When you come to Costa Rica, you’re going to find that the customs for tipping and shopping are a bit different than the States or other countries. Every country you go to has a different perspective of tipping and it’s good to read up about it before you accidentally offend someone or land yourself in an awkward situation.
Tipping can get confusing when it comes to what’s normal for the culture or not and sometimes, the whole process can be annoying when it’s not that straightforward. Don’t even get me started on the frustration of tipping in the US and I grew up there!
Costa Rica luckily makes the process easier and without the headache that comes every time I get the bill in the United States.
Here are some basic things you need to know about shopping and tipping in Costa Rica.
Shopping in Costa Rica
When you are out shopping in Costa Rica, some places will have tax included in the price tag but some places don’t. Sales tax in Costa Rica is fairly high at 13% so don’t be surprised when you find out things aren’t as cheap as you thought it would be.
When you are shopping, whether it is souvenirs, groceries or whatever, remember that the conversion rate is around 500 to 1 and it’s the easiest way to do the math. However, it’s not always 500 to 1 so make sure you check it.
If you are souvenir shopping, you are allowed to bargain and definitely do it because prices are always higher at souvenir stores. Locals are usually pretty happy to give discounts, especially if you end up buying a lot of stuff.
Even at a clothing or hardware store, Yeison will bargain and he has gotten some small discounts, normally when he is buying a lot of stuff at one time and paying in cash. Most of the time it is 10% which is not bad, it only takes a second to ask and you can save some money! You can read his tips for bargaining here.
Don’t be shy if you are not fluent in Spanish, as long as you know some numbers (or at least hold up fingers) you can still try to bargain a bit.
Tipping in Costa Rica
Tipping is actually not a normal part of their culture, read more about how their tipping and tax system works when it comes to shopping and tipping in Costa Rica.
Tipping in Costa Rica for restaurants is usually included in the prices you see on the menu (they will say if it is or not) so most of the time, you don’t need to worry about calculating tip. Restaurants are supposed to have the tax and tip included in the menu price but be aware that in some touristic areas they may not to make prices seem cheaper. Always check the menu to see if they include them or not.
They are not actually called tips here, it’s called service tax with a flat rate of 10%. Tipping in Costa Rica is not common for the locals and they normally don’t give anything extra, no matter how great or lousy the service is. It’s just not their culture because it is already included.
So coming from a country where you get really dirty looks if you don’t go beyond the minimum 15%, it’s a little weird to not have to think about it.
There have been a few times where Yeison and I got exceptional service and we slip them something small, like a thousand colones ($2).
Majority of the time tip is included in the tour price that you pay. Some tour places will have tip boxes if you want to tip their tour guides. Sometimes the guides will kindly ask if you want to, but if not that’s perfectly fine too. It’s up to you.

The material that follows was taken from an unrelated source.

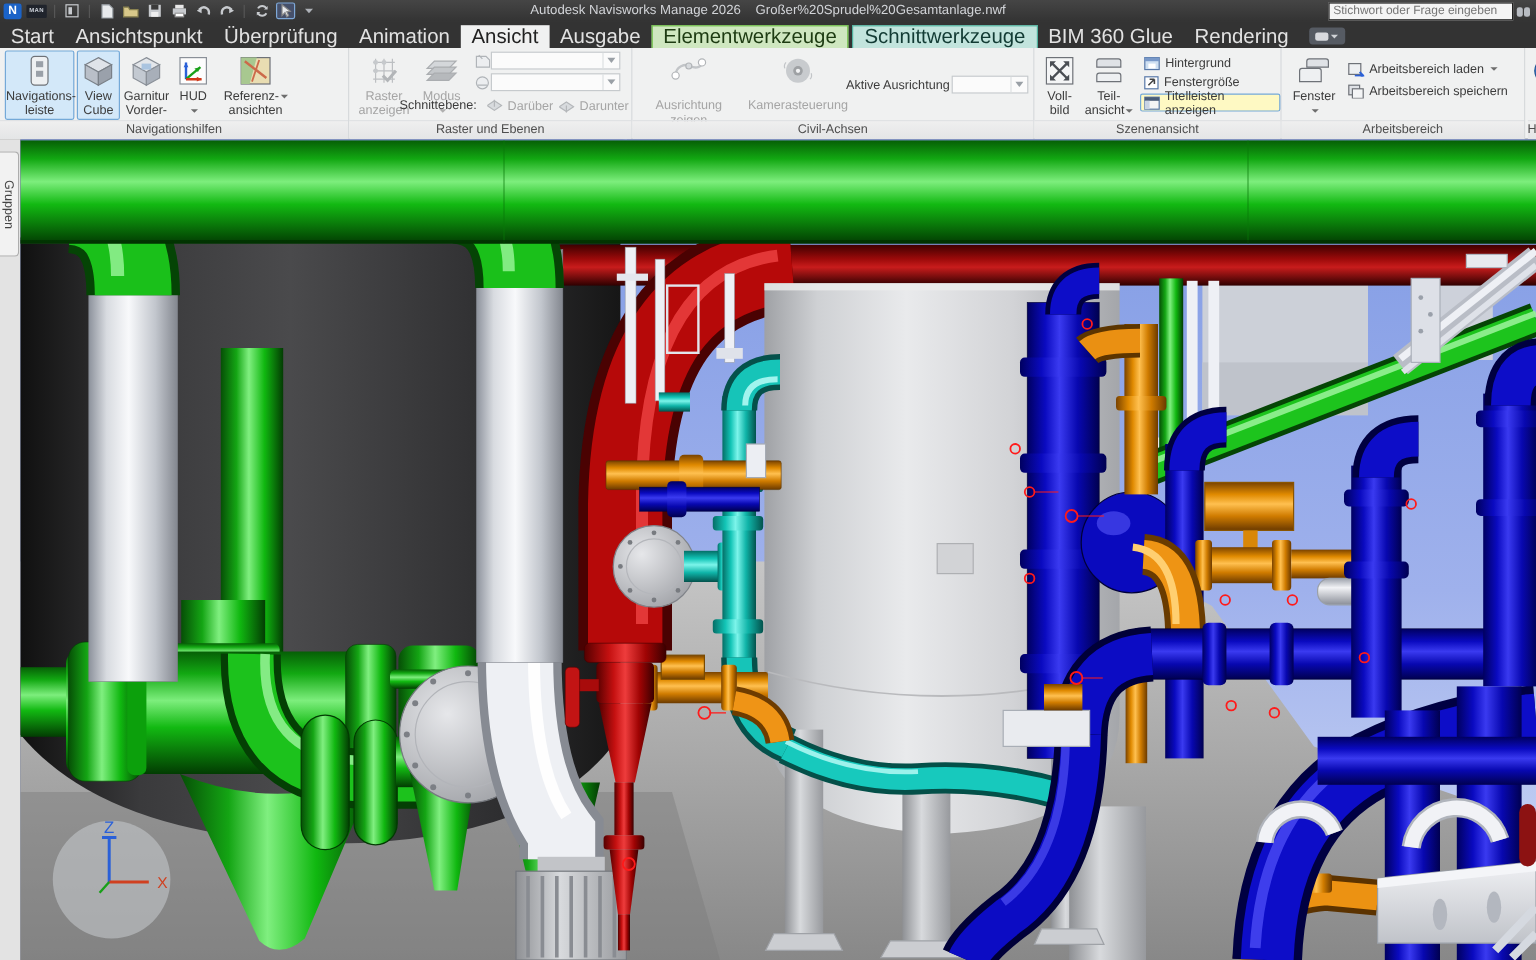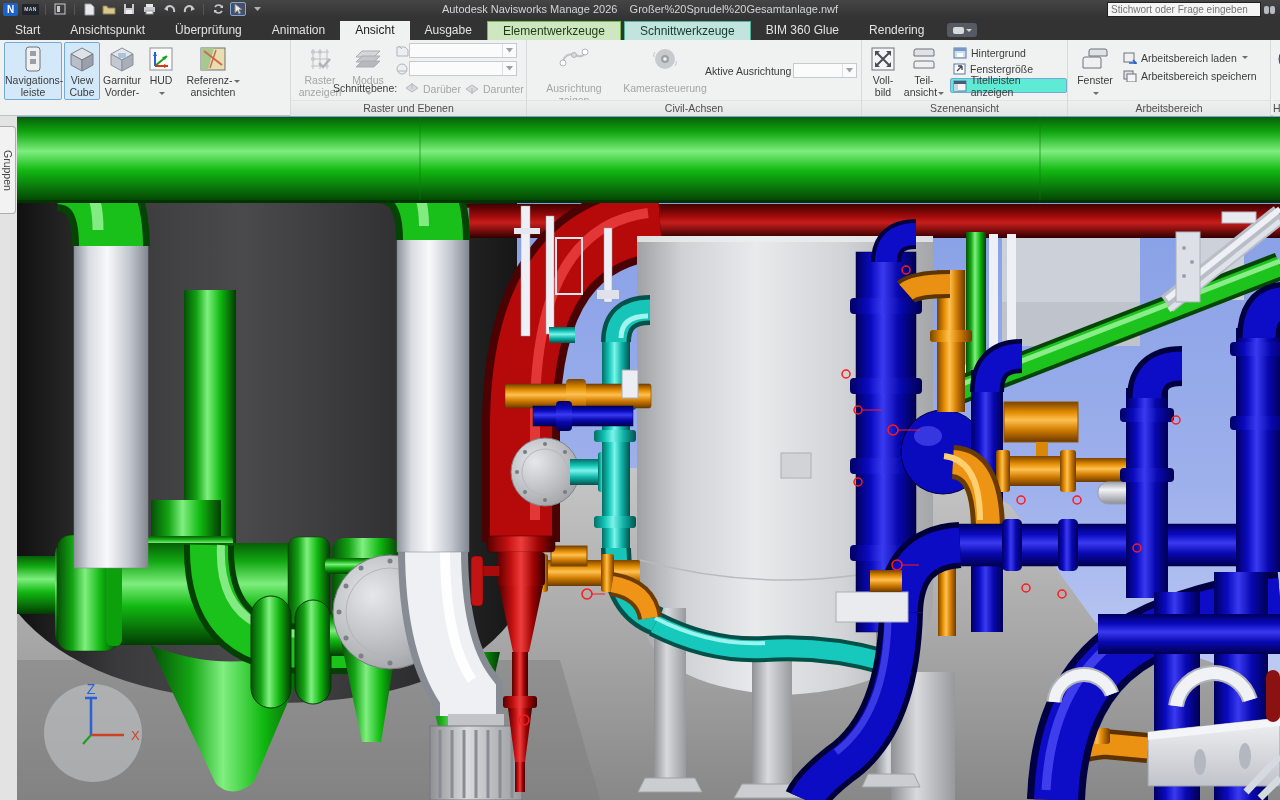"Start" .tab { font-size: 12px -> 17px; padding: 0 15px -> 0 9px }
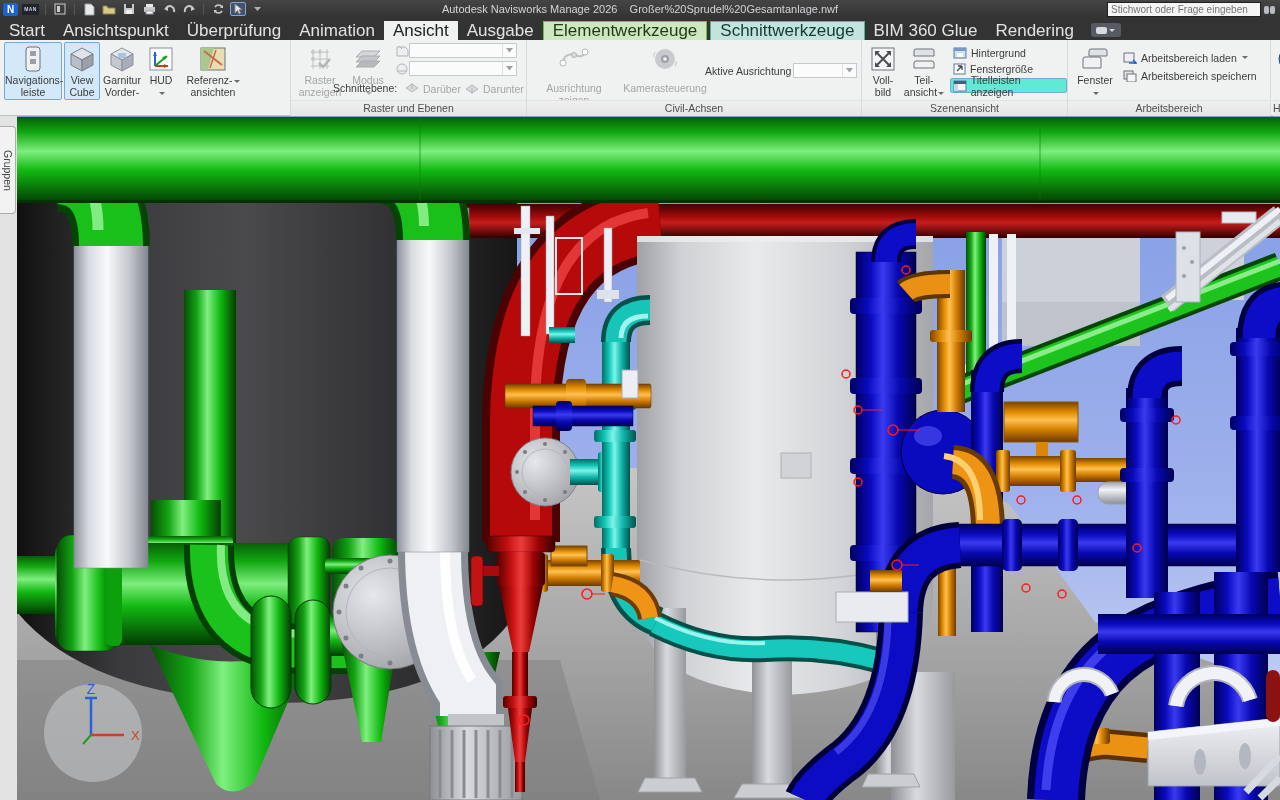"Titelleisten anzeigen" .rowitem.on { background: #5eead4 -> #fef9c3 }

Same with your tour guide drivers. It’s not typical for a Tico to wait after getting out of the bus to give their driver a tip. It’s completely optional and they won’t get mad at you if you don’t.
We always try to leave a little something for the maids since they don’t make very much here. I remember when my parents stayed at the hotel we worked at, they gave the maid the first tip she’s ever gotten in the 5 years she worked there.
Again, it’s not required but it is always nice and you get better cleaning services, trust me!
These are the ones who say they will watch your car and guide you in and out. I feel kind of torn between this one because many of them, seem to be in hard times but Yeison had a terrible experience with these guys before. Instead of watching his bus like they said they would (and he paid them to do), he got robbed.
They can also be quite persistent to get you to park in “their area” and I honestly don’t count on them to stop someone from lifting our car or anything. After all our experiences, if we have extra coins we give them like 200 colones (about 50 cents).
Don’t Feel Pressured to Tip
The main thing to take away is that tipping in Costa Rica is completely optional. This is because hotels, restaurants, and tours include the 10% service tax in their price which is different than in the States. So if your final hotel room rate is $100 per night, then the total amount you pay with taxes and everything will have the tip included and that money goes directly to the workers. They don’t get taxed on it either.
In some more touristic areas like Tamarindo, there is more of an expectation since the workers know that foreigners are used to tipping. But if you don’t, it’s OK and it’s fine to tip only if you think the workers deserve it or have really done a good job.
If you’re from the US, I know it’s hard not to tip and it feels completely rude not to but remember, other countries have vastly different tipping customs and tipping in Costa Rica is much different than the US.